Sixty-six of the 1,896-pound satellites operating in six orbital planes are required to complete the Iridium NEXT network, allowing users to make calls from anywhere in the world. The company plans to eventually launch 15 in-orbit spares, using SpaceX to put 75 of the 81 planned satellites into orbit. Two of the five satellites aboard for Tuesday's flight will serve as spares.
The new satellites are being phased in as quickly as possible, taking the place of older spacecraft that are being driven out of orbit. Of the 50 NEXT satellites launched prior to Tuesday's flight, 47 already were in service, working with 19 earlier "block 1" satellites.
While the new constellation is not yet complete, "our customers will be serviced by our NEXT satellites, on average, well over 80 percent of the time since we are biasing our NEXT satellite beams to carry more of the traffic, particularly in the Northern Hemisphere," said Iridium CEO Matt Desch.
"The NEXT satellites are faster, voice calls sound better, and we want our customers to get service through them as soon as possible."
The NEXT-series satellites also carry circuitry provided by Harris Corp. to track ships at sea on a minute-by-minute basis and another Harris-built device, provided by a multi-agency consortium known as Aireon, that eventually will track aircraft anywhere in the world.
And Iridium offers an "internet of things" service to relay data between connected devices anywhere in the world. Desch said the company now has more than a million customers, half of which utilize machine-to-machine communications.
Iridium is working to make sure all of its older block 1 satellites are safely deorbited to prevent any risk of a collision and the creation of space debris. Fifteen block 1s already have re-entered the atmosphere and another 10 are in the process.
Desch said he is concerned about plans to launch huge fleets of small satellites in the years to come to provide global internet access and other services.
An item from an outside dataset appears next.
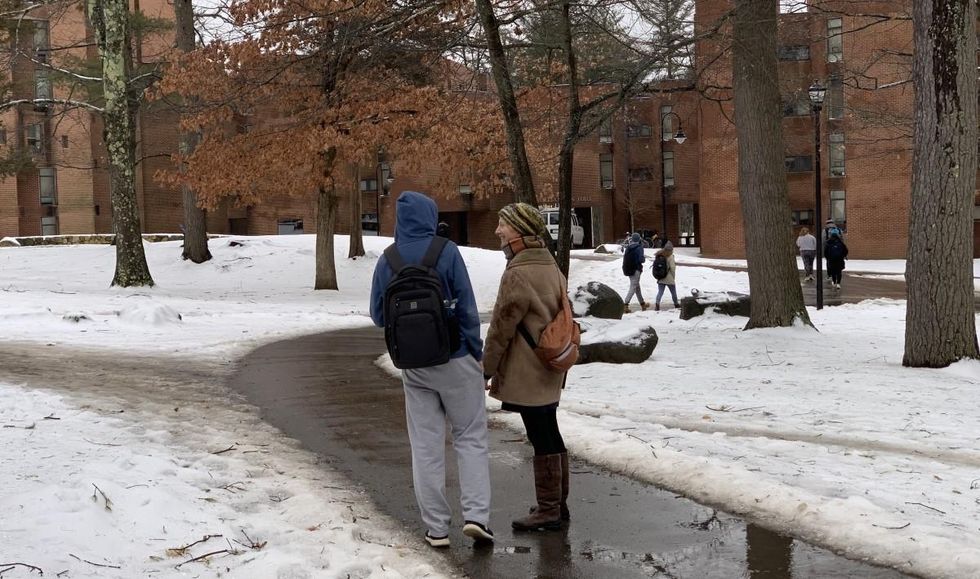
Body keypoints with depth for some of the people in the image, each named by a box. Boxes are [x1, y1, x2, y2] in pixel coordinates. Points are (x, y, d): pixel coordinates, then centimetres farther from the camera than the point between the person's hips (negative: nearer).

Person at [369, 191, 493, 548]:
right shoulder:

"When companies plan to launch hundreds, if not thousands, of small satellites, we're concerned that these new operators may be incentivized to cut corners and take risks that speed up their deployment and lower their costs," he said. "Space is a shared resource, and if their new satellites are not robust enough or operate properly, they have the potential to add a lot of debris, putting us all at increased risk.
"Many of them will start launching later this year or next, and if they have a number of premature failures, they may not be incentivized to stop and figure out what is going wrong, given the lower cost of their satellites and the need to get a working system into space. Having some oversight and plans in place seems prudent to me, but few are talking about it now."